Die größte Lüge, dich ich irgendwann als meine eigene Wahrheit zu glauben begann war, dass Fehler, die ich mache bedeuteten, dass ich das, was ich versucht habe, niemals können werden. Das Dolmetschen an sich ist schon eine sehr komplexe kognitive Aufgabe. Dazu ist das Verhalten und die „Rolle“ des Dolmetschers ebenfalls sehr vielfältig und komplex. Es ist also ganz normal, dass man nicht von Anfang an alles perfekt macht und Fehler an der Tagesordnung sind. Aber meine „Wahrheit”, die Fehler mit Versagen gleichsetzte – saß so tief in mir, dass ich mir manchmal wie gelähmt vorkam. Ich wollte es doch gut machen. Dazu hatte ich doch schon so viel Zeit in das Erlernen der Sprache investiert. Ich dachte, ich hätte meinen zukünftigen Beruf gefunden. Warum konnte ich es denn dann nicht? Dieser Monolog war mein Alltag. Das ständige Hinterfragen meiner Leistung, meines Wertes und meiner Entscheidung, dieses Studium zu beginnen. 

Ich bestand zwar alle Prüfungen und machte Fortschritte, aber die Fehler und das wenig konstruktive Feedback mancher Lehrkräfte setzte mich unter sehr großen Druck. In den Wochen vor meinem Praxissemester war ich unglaublich nervös, weil ich wusste, dass ich bald in der „echten Welt“ dolmetschen musste. Für echte Kunden. In echten Situationen. Nicht in Übungen im vertrauten Kreis meiner Kommilitonen. Ich ging mit der Einstellung ins Praktikum, dass ich wahrscheinlich nach einem Tag weggeschickt würde, weil ich nicht gut genug bin. Tatsächlich hielt ich dieses Szenario für sehr plausibel und wahr. 

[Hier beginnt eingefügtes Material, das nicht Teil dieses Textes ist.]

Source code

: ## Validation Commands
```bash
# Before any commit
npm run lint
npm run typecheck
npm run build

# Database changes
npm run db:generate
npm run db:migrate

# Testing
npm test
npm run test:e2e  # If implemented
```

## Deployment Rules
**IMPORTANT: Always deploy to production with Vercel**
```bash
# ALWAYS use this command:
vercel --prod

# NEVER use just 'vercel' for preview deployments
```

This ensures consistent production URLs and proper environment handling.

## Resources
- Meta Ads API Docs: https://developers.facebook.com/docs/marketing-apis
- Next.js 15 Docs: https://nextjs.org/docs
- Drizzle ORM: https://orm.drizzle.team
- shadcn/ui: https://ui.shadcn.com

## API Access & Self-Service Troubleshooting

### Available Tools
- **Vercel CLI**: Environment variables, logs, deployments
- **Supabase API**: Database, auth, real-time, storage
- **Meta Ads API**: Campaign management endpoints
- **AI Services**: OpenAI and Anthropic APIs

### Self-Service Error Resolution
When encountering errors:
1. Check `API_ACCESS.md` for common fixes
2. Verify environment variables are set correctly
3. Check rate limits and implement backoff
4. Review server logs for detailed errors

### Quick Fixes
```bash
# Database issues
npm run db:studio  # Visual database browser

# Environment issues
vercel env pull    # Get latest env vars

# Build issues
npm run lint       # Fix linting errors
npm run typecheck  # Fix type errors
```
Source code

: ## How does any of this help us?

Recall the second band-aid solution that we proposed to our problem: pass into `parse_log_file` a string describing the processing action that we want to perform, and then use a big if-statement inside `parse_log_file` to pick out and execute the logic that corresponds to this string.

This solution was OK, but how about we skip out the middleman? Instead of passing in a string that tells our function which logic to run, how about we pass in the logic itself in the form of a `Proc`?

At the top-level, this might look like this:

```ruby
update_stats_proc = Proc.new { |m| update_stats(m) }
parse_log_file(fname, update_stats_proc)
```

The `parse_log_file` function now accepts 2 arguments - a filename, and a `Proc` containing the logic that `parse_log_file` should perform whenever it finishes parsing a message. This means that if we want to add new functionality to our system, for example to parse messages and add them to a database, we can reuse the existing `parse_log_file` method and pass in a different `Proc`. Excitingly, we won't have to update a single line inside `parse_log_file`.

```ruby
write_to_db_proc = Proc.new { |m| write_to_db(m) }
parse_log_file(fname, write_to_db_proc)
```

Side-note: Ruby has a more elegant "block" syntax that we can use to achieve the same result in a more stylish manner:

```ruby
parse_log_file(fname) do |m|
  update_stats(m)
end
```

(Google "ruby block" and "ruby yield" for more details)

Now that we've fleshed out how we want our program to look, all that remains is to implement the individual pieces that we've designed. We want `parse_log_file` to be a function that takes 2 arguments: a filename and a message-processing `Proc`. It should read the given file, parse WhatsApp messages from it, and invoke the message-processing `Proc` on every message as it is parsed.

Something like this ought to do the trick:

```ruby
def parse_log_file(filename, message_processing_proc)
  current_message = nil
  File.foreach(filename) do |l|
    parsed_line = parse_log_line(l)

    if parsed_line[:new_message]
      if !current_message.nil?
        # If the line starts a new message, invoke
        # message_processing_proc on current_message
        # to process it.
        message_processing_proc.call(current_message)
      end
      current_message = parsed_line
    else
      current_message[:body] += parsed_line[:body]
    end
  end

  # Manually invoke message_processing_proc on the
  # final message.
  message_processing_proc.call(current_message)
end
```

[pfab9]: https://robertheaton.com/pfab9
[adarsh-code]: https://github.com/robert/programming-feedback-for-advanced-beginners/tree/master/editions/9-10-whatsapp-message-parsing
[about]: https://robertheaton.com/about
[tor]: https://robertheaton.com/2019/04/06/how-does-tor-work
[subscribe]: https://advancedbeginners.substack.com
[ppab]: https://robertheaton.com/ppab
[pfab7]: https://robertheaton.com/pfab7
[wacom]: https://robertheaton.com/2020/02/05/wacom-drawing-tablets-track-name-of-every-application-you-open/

Wenn man sich das alles so durchliest, könnte man sich vielleicht denken: „Warum übertreibt sie denn so? Es ist doch logisch, dass Fehler menschlich sind und man nicht alles perfekt können kann. Da hätte sie sich ziemlich viel Stress und Schmerz gespart, wenn sie eine andere Einstellung gehabt hätte.“ Ja, das stimmt vielleicht. Aber das ist das tückische an unseren Gedanken. Wenn man diese Lügen, die gegen einen selbst schießen zu oft wiederholt, können sie zur eigenen „Wahrheit” werden. Und es kann ziemlich schwierig sein, diese Unwahrheiten zu enttarnen. 

Der erste Schritt zur Wahrheit

Schließlich war ich mit einer unglaublich tollen Praktikumsstelle gesegnet, in der ich auf Menschen traf, die mir meine Angst nehmen konnten. Sie brachten mir bei, wie wichtig Fehler für den Lernprozess sind und dass ich geduldig mit mir sein darf. Während des Praktikums habe ich eine Lockerheit erfahren, die den Stress des Dolmetschens reduziert. Es geht nicht darum schlecht zu arbeiten, oder sich keine Mühe zu geben. Es geht darum, mit sich selbst so barmherzig zu sein, dass ein Fehler nicht direkt ein Urteil über eigenes Versagen bedeutet. 

Das Studium hat natürlich auch meinen Glauben beeinflusst. Denn auch in diesem Bereich hatte (und habe) ich dieses Leistungsdenken und das ständige Hinterfragen. „Bete ich wirklich genug? Müsste es nicht besser sein? Ich bin die schlechteste Katholikin, die es je gab“. Auch das sind Gedanken, die selten etwas mit der Wirklichkeit zu tun haben. Sich selber zu hinterfragen, sich zu bessern und Ansprüche an sich zu haben, all das ist wichtig und unverzichtbar für eine Entwicklung. Aber egal ob auf der geistigen oder auf der akademischen Ebene: es kommt auf das Maß und auf den Umgang an. Barmherzig und geduldig mit sich selber zu sein – so wie Gott es immer und unverändert mit mir ist – hat mir geholfen meine Ängste und Lügen-Wahrheiten anzugehen und sie zu enttarnen. Denn wenn Gott liebevoll auf mich blickt, warum tue ich es dann nicht auch?